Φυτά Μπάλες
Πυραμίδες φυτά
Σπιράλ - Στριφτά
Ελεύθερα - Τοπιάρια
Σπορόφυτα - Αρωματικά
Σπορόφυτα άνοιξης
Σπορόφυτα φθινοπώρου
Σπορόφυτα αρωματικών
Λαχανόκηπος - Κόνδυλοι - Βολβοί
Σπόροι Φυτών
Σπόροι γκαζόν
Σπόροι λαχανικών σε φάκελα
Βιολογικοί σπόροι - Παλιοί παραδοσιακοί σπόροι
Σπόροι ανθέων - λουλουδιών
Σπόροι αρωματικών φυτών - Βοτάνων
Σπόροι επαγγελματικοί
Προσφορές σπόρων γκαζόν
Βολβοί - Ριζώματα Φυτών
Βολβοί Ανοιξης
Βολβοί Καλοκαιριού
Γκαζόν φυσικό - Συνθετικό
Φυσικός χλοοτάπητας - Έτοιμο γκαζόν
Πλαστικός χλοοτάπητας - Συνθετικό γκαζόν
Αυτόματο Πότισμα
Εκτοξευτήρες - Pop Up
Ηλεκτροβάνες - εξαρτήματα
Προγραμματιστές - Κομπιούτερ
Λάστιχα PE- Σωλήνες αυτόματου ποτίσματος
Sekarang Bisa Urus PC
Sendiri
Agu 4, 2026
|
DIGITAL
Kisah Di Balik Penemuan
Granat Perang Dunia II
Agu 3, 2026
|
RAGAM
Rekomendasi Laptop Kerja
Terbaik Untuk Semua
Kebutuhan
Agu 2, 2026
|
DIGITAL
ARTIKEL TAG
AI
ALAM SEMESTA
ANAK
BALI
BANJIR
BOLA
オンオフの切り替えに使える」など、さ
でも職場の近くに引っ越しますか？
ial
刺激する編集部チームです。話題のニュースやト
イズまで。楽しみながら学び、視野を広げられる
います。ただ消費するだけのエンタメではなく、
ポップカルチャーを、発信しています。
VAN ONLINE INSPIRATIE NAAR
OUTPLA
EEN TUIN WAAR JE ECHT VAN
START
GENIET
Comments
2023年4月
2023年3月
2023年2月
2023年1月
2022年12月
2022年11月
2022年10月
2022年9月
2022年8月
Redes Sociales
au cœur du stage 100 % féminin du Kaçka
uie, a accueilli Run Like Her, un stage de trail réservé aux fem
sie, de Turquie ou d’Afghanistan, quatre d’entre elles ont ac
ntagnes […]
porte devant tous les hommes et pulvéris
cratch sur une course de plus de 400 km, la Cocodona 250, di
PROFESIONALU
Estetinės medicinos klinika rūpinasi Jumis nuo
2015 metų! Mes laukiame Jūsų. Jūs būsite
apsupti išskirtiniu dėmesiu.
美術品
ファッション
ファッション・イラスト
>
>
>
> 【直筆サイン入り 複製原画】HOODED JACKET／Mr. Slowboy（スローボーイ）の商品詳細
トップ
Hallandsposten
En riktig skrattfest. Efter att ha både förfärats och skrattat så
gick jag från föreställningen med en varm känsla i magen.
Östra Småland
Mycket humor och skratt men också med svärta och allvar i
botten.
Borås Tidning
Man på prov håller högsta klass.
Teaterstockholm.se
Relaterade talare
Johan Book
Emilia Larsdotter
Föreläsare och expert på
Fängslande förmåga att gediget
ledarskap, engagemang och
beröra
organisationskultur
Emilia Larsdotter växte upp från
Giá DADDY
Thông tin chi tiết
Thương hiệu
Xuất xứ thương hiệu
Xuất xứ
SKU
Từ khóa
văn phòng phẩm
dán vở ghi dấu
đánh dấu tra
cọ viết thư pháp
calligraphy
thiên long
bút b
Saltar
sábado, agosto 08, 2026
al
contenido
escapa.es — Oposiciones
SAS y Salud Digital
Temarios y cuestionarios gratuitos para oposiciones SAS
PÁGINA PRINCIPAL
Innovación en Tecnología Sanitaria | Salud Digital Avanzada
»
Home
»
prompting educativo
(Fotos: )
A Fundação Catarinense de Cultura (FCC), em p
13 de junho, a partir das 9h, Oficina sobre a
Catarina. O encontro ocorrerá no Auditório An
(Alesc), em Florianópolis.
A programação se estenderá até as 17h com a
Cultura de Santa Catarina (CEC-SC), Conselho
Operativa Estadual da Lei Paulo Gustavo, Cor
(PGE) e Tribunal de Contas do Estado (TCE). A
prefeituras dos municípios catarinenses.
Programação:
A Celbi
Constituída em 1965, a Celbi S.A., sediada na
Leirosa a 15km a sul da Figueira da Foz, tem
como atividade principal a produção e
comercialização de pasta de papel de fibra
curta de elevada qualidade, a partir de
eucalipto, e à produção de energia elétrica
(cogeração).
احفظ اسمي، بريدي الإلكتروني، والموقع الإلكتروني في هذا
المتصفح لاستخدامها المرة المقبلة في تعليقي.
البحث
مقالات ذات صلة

################

▸ EXERCISE DESCRIPTION: Please copy out every line above word for word, keeping each line as it appears.

▸ THE COMPLETED TASK:
Φυτά Μπάλες
Πυραμίδες φυτά
Σπιράλ - Στριφτά
Ελεύθερα - Τοπιάρια
Σπορόφυτα - Αρωματικά
Σπορόφυτα άνοιξης
Σπορόφυτα φθινοπώρου
Σπορόφυτα αρωματικών
Λαχανόκηπος - Κόνδυλοι - Βολβοί
Σπόροι Φυτών
Σπόροι γκαζόν
Σπόροι λαχανικών σε φάκελα
Βιολογικοί σπόροι - Παλιοί παραδοσιακοί σπόροι
Σπόροι ανθέων - λουλουδιών
Σπόροι αρωματικών φυτών - Βοτάνων
Σπόροι επαγγελματικοί
Προσφορές σπόρων γκαζόν
Βολβοί - Ριζώματα Φυτών
Βολβοί Ανοιξης
Βολβοί Καλοκαιριού
Γκαζόν φυσικό - Συνθετικό
Φυσικός χλοοτάπητας - Έτοιμο γκαζόν
Πλαστικός χλοοτάπητας - Συνθετικό γκαζόν
Αυτόματο Πότισμα
Εκτοξευτήρες - Pop Up
Ηλεκτροβάνες - εξαρτήματα
Προγραμματιστές - Κομπιούτερ
Λάστιχα PE- Σωλήνες αυτόματου ποτίσματος
Sekarang Bisa Urus PC
Sendiri
Agu 4, 2026
|
DIGITAL
Kisah Di Balik Penemuan
Granat Perang Dunia II
Agu 3, 2026
|
RAGAM
Rekomendasi Laptop Kerja
Terbaik Untuk Semua
Kebutuhan
Agu 2, 2026
|
DIGITAL
ARTIKEL TAG
AI
ALAM SEMESTA
ANAK
BALI
BANJIR
BOLA
オンオフの切り替えに使える」など、さ
でも職場の近くに引っ越しますか？
ial
刺激する編集部チームです。話題のニュースやト
イズまで。楽しみながら学び、視野を広げられる
います。ただ消費するだけのエンタメではなく、
ポップカルチャーを、発信しています。
VAN ONLINE INSPIRATIE NAAR
OUTPLA
EEN TUIN WAAR JE ECHT VAN
START
GENIET
Comments
2023年4月
2023年3月
2023年2月
2023年1月
2022年12月
2022年11月
2022年10月
2022年9月
2022年8月
Redes Sociales
au cœur du stage 100 % féminin du Kaçka
uie, a accueilli Run Like Her, un stage de trail réservé aux fem
sie, de Turquie ou d’Afghanistan, quatre d’entre elles ont ac
ntagnes […]
porte devant tous les hommes et pulvéris
cratch sur une course de plus de 400 km, la Cocodona 250, di
PROFESIONALU
Estetinės medicinos klinika rūpinasi Jumis nuo
2015 metų! Mes laukiame Jūsų. Jūs būsite
apsupti išskirtiniu dėmesiu.
美術品
ファッション
ファッション・イラスト
>
>
>
> 【直筆サイン入り 複製原画】HOODED JACKET／Mr. Slowboy（スローボーイ）の商品詳細
トップ
Hallandsposten
En riktig skrattfest. Efter att ha både förfärats och skrattat så
gick jag från föreställningen med en varm känsla i magen.
Östra Småland
Mycket humor och skratt men också med svärta och allvar i
botten.
Borås Tidning
Man på prov håller högsta klass.
Teaterstockholm.se
Relaterade talare
Johan Book
Emilia Larsdotter
Föreläsare och expert på
Fängslande förmåga att gediget
ledarskap, engagemang och
beröra
organisationskultur
Emilia Larsdotter växte upp från
Giá DADDY
Thông tin chi tiết
Thương hiệu
Xuất xứ thương hiệu
Xuất xứ
SKU
Từ khóa
văn phòng phẩm
dán vở ghi dấu
đánh dấu tra
cọ viết thư pháp
calligraphy
thiên long
bút b
Saltar
sábado, agosto 08, 2026
al
contenido
escapa.es — Oposiciones
SAS y Salud Digital
Temarios y cuestionarios gratuitos para oposiciones SAS
PÁGINA PRINCIPAL
Innovación en Tecnología Sanitaria | Salud Digital Avanzada
»
Home
»
prompting educativo
(Fotos: )
A Fundação Catarinense de Cultura (FCC), em p
13 de junho, a partir das 9h, Oficina sobre a
Catarina. O encontro ocorrerá no Auditório An
(Alesc), em Florianópolis.
A programação se estenderá até as 17h com a
Cultura de Santa Catarina (CEC-SC), Conselho
Operativa Estadual da Lei Paulo Gustavo, Cor
(PGE) e Tribunal de Contas do Estado (TCE). A
prefeituras dos municípios catarinenses.
Programação:
A Celbi
Constituída em 1965, a Celbi S.A., sediada na
Leirosa a 15km a sul da Figueira da Foz, tem
como atividade principal a produção e
comercialização de pasta de papel de fibra
curta de elevada qualidade, a partir de
eucalipto, e à produção de energia elétrica
(cogeração).
احفظ اسمي، بريدي الإلكتروني، والموقع الإلكتروني في هذا
المتصفح لاستخدامها المرة المقبلة في تعليقي.
البحث
مقالات ذات صلة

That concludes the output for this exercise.